Okay, I only came up with nine. If you can come up with one more, please feel free to add to the list. And if a Brussels sprout has done a few of these things to you, well… I guess you should contact the authorities and I can see why you wouldn’t want to make this soup.

One of the cool things about being a food blogger is that other food bloggers learn your tastes and think of you when they cook certain recipes. Gilli, who blogs from New Zealand at So So Simple Food, knows that I love Brussels sprouts and dedicated her soup recipe to me here. This recipe below is an adaptation of her recipe based on the ingredients that I had on hand and conversion to U.S. measurements from Metric. Enjoy!
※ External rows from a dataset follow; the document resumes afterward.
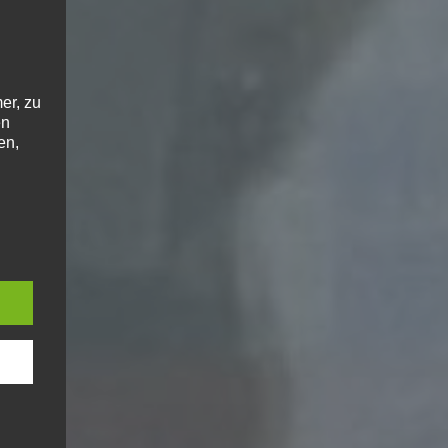
er, zu
en
en,
e
ng
hang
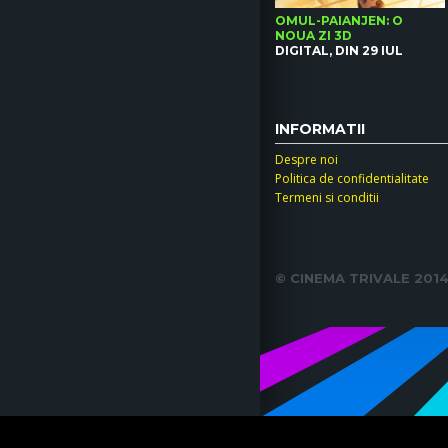
OMUL-PAIANJEN: O
NOUA ZI 3D
DIGITAL, DIN 29 IUL
INFORMATII
Despre noi
Politica de confidentialitate
Termeni si conditii
© CINEMA TRIVALE 2014. 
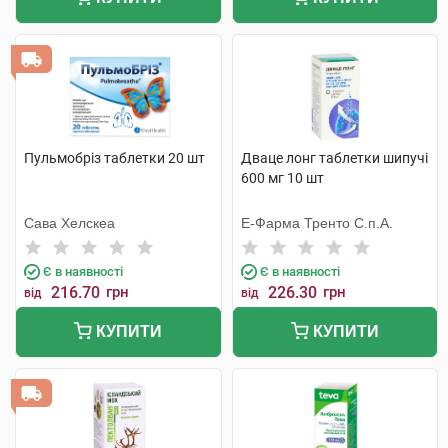
Пульмобріз таблетки 20 шт
Дваце лонг таблетки шипучі
600 мг 10 шт
Сава Хелскеа
Е-Фарма Тренто С.п.А.
Є в наявності
Є в наявності
216.70
грн
226.30
грн
від
від
КУПИТИ
КУПИТИ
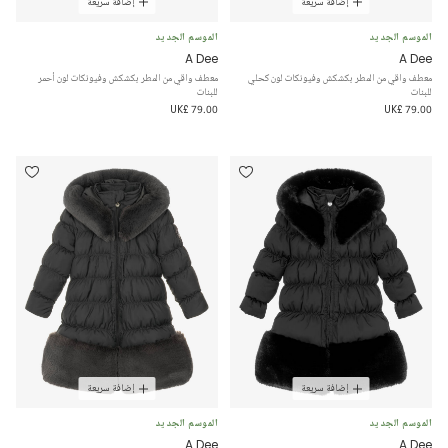
إضافة سريعة
إضافة سريعة
الموسم الجديد
الموسم الجديد
A Dee
A Dee
معطف واقي من المطر بكشكش وفيونكات لون كحلي
معطف واقي من المطر بكشكش وفيونكات لون أحمر
للبنات
للبنات
UK£ 79.00
UK£ 79.00
إضافة سريعة
إضافة سريعة
الموسم الجديد
الموسم الجديد
A Dee
A Dee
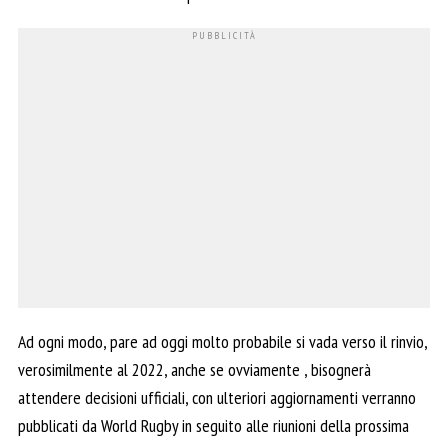
Ad ogni modo, pare ad oggi molto probabile si vada verso il rinvio,
verosimilmente al 2022, anche se ovviamente , bisognerà
attendere decisioni ufficiali, con ulteriori aggiornamenti verranno
pubblicati da World Rugby in seguito alle riunioni della prossima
Creamy Brussels Sprout Soup

(Makes about 2 quarts)

4 cups Brussels sprouts (chopped)

2 T butter

¼ cup grapeseed oil

3 cups water

2 cups Half & Half (heated)

3 chicken bullion cubes

1 large garlic clove (chopped)

2 T flour

½ tsp. ground black pepper

½ tsp. ground nutmeg

In large soup pan, melt butter and add oil. Sauté chopped sprouts and garlic for about 10 minutes or until softened. Dissolve bullion cubes in one cup of hot water. Pour into soup pan over sprouts and garlic. Add remaining two cups of water. Stir in pepper and nutmeg. Cover pan and simmer for about twenty minutes. Add flour and use large whisk to combine. Be careful and whisk slowly, because the hot soup may splatter. Cover pan again and bring soup almost to the boiling point.

Remove from heat. Puree soup in blender or use an immersion blender to blend in soup pan. I used an immersion blender and highly recommend getting one if you make a lot of pureed soup. It makes all the difference in the world and is fairly inexpensive. Let soup cool before blending or be very careful when blending if it’s still hot. I almost burned myself! Serve warm and garnish with some ground thyme if you wish.

Comments

ljohnson (ljohnson) says...

Recipe Correction: Ooops! I made this soup again recently and realized that I forgot to write a step.

Add the Half & Half after removing the soup from the stove and before blending. Sorry about that!